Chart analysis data
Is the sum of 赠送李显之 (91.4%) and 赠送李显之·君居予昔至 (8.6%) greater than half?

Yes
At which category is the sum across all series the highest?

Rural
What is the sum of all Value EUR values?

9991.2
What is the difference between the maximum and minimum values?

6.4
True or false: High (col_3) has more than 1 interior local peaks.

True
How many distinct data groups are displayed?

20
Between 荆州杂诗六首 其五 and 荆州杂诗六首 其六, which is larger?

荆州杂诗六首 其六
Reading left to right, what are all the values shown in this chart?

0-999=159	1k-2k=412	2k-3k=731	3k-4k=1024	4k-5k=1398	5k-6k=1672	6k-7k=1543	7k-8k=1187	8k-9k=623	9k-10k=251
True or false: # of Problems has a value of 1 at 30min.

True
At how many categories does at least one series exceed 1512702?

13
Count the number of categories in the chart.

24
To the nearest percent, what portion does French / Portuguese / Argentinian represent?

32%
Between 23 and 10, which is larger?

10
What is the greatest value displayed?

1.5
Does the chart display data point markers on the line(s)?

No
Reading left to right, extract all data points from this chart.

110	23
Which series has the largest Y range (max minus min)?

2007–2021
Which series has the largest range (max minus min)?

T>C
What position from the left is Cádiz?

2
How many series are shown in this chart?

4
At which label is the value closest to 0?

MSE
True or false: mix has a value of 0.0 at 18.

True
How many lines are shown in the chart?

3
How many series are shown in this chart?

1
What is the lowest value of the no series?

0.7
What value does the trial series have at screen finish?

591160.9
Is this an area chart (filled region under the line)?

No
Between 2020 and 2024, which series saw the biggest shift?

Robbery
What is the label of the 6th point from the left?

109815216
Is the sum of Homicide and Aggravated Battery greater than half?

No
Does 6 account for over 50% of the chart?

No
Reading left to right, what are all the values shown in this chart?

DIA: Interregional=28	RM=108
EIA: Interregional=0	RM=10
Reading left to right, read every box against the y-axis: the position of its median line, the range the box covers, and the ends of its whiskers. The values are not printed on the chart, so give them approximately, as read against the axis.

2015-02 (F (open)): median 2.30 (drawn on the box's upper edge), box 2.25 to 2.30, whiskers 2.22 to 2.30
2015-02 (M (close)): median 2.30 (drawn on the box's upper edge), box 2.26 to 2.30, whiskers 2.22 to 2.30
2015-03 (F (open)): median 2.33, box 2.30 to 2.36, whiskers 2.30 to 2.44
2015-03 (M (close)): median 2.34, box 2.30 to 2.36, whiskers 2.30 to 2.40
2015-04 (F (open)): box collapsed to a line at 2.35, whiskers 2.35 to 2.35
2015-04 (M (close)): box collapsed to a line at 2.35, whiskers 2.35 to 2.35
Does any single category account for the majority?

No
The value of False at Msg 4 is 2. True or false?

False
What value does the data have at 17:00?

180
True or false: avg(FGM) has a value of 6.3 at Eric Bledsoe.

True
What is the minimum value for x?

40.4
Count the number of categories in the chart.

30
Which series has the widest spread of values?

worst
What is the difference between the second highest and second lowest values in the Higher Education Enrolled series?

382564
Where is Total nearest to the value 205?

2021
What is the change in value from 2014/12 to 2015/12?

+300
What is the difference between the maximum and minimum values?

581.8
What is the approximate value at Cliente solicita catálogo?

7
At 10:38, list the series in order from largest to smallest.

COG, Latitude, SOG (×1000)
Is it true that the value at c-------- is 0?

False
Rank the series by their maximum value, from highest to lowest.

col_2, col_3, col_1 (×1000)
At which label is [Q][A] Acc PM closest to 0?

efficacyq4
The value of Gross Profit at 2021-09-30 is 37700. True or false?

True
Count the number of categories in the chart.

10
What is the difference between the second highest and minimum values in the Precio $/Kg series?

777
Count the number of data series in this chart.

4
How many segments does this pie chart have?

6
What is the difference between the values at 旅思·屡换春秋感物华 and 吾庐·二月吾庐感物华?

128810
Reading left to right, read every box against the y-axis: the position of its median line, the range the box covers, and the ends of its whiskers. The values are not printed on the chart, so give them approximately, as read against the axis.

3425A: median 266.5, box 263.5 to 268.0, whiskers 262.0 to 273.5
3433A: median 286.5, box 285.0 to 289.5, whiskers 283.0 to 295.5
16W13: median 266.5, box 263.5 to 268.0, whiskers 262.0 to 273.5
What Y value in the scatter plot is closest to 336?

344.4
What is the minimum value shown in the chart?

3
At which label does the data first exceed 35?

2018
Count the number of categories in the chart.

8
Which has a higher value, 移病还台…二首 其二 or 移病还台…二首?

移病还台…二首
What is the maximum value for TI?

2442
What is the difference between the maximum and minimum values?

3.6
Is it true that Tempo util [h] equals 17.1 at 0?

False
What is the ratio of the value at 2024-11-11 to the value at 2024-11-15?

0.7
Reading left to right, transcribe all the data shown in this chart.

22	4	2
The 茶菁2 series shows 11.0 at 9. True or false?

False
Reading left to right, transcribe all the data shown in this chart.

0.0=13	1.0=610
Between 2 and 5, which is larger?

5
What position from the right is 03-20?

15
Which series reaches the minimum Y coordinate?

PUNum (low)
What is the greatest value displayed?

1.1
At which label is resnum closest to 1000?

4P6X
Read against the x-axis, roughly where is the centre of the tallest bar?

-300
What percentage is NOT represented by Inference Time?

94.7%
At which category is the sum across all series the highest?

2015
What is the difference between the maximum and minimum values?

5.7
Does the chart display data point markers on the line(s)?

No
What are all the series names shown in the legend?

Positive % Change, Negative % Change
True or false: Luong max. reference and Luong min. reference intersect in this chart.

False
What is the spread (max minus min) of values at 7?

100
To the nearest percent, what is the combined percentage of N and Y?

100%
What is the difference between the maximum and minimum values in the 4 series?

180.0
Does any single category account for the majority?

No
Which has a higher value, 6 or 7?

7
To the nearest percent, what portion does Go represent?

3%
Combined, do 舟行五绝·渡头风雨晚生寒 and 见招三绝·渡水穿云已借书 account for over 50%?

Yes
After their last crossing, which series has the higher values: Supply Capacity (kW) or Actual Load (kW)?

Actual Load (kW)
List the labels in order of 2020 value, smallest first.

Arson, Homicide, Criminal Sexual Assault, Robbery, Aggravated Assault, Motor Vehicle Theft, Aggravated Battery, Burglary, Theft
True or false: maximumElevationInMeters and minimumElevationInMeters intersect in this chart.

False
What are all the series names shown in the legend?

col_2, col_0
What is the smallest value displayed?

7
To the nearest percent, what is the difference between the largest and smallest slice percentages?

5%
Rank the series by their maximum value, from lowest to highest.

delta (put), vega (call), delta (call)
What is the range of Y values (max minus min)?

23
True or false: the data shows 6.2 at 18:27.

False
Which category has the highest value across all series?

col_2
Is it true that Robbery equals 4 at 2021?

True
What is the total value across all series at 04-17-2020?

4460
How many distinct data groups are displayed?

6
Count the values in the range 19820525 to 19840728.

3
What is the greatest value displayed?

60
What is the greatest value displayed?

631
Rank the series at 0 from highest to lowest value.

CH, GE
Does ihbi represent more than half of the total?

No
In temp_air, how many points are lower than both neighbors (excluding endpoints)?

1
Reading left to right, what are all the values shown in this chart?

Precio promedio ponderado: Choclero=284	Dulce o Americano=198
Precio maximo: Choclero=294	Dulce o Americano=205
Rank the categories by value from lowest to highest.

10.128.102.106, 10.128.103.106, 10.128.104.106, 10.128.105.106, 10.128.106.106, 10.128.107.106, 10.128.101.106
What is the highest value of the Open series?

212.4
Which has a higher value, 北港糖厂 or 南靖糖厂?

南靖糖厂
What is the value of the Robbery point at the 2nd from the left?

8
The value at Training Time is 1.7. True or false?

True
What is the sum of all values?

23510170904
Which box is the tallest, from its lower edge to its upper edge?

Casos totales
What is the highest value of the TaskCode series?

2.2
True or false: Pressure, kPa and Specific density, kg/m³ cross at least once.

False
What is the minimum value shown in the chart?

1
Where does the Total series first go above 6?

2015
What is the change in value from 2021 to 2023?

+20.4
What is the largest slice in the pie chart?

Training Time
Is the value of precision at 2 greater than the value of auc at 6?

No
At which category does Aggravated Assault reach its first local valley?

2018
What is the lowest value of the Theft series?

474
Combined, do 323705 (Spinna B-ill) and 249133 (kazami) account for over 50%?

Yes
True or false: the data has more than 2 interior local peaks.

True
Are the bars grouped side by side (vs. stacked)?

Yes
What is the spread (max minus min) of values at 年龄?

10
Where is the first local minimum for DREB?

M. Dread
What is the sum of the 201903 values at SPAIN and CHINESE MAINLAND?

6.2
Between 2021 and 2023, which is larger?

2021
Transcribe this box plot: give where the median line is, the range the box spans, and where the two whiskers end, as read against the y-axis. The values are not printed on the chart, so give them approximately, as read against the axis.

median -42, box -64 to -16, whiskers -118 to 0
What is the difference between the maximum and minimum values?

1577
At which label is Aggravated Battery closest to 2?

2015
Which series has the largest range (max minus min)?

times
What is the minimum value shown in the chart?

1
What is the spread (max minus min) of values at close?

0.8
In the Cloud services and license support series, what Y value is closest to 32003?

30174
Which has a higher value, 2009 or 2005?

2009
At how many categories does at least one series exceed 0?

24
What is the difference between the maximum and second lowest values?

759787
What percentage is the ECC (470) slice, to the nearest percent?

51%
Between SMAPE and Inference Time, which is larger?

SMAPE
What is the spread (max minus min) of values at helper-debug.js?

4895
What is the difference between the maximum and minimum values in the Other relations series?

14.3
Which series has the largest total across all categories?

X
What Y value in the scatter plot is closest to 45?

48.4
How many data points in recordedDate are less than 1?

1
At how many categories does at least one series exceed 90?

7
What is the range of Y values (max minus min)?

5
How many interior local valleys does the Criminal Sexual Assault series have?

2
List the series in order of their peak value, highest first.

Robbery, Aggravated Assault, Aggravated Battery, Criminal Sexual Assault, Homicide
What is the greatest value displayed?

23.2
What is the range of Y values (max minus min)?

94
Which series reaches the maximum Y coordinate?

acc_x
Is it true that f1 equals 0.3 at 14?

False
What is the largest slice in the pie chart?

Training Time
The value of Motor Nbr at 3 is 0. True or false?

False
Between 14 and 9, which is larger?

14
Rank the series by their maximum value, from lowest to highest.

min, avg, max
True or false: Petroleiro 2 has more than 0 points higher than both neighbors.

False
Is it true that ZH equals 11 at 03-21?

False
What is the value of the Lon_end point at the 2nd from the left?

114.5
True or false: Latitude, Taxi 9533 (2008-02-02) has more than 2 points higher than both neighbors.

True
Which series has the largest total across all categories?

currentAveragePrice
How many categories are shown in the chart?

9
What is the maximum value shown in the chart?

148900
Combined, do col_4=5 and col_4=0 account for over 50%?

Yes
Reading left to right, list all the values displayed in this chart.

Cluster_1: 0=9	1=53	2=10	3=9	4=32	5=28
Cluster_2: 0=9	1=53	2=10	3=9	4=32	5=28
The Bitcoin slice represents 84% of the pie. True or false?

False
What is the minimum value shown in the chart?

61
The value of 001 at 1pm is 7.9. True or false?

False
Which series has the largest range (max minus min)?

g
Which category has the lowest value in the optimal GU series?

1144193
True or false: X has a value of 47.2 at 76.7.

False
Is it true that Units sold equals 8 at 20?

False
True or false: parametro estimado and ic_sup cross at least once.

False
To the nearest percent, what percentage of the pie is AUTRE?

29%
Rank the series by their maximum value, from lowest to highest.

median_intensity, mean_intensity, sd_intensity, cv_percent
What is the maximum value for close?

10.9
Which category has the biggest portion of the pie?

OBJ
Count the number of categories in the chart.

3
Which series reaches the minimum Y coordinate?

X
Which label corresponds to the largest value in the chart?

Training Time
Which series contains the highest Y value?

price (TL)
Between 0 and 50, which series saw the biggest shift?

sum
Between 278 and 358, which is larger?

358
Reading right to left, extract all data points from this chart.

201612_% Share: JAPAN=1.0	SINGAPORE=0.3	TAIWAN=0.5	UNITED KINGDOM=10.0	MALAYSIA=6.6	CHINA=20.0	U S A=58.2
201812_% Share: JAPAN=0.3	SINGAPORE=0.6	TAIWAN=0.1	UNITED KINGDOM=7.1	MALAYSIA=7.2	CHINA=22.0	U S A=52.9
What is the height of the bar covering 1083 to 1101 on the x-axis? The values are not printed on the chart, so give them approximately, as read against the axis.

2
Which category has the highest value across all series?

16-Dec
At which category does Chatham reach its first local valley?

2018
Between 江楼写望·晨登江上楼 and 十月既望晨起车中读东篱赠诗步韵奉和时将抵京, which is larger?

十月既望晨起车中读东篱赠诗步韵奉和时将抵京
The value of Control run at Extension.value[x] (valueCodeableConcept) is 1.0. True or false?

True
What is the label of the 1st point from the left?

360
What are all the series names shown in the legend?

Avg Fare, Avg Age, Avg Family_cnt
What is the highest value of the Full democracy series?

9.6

» **AIM OF THE TASK**
Starting with the line that contains "median_intensity, mean_intensity, sd_intensity, cv_percent" and going on through the end of the items, write those lines again with "highest" swapped for "largest". Leave everything else unchanged.

» **WRITTEN ANSWER**
median_intensity, mean_intensity, sd_intensity, cv_percent
What is the maximum value for close?

10.9
Which category has the biggest portion of the pie?

OBJ
Count the number of categories in the chart.

3
Which series reaches the minimum Y coordinate?

X
Which label corresponds to the largest value in the chart?

Training Time
Which series contains the largest Y value?

price (TL)
Between 0 and 50, which series saw the biggest shift?

sum
Between 278 and 358, which is larger?

358
Reading right to left, extract all data points from this chart.

201612_% Share: JAPAN=1.0	SINGAPORE=0.3	TAIWAN=0.5	UNITED KINGDOM=10.0	MALAYSIA=6.6	CHINA=20.0	U S A=58.2
201812_% Share: JAPAN=0.3	SINGAPORE=0.6	TAIWAN=0.1	UNITED KINGDOM=7.1	MALAYSIA=7.2	CHINA=22.0	U S A=52.9
What is the height of the bar covering 1083 to 1101 on the x-axis? The values are not printed on the chart, so give them approximately, as read against the axis.

2
Which category has the largest value across all series?

16-Dec
At which category does Chatham reach its first local valley?

2018
Between 江楼写望·晨登江上楼 and 十月既望晨起车中读东篱赠诗步韵奉和时将抵京, which is larger?

十月既望晨起车中读东篱赠诗步韵奉和时将抵京
The value of Control run at Extension.value[x] (valueCodeableConcept) is 1.0. True or false?

True
What is the label of the 1st point from the left?

360
What are all the series names shown in the legend?

Avg Fare, Avg Age, Avg Family_cnt
What is the largest value of the Full democracy series?

9.6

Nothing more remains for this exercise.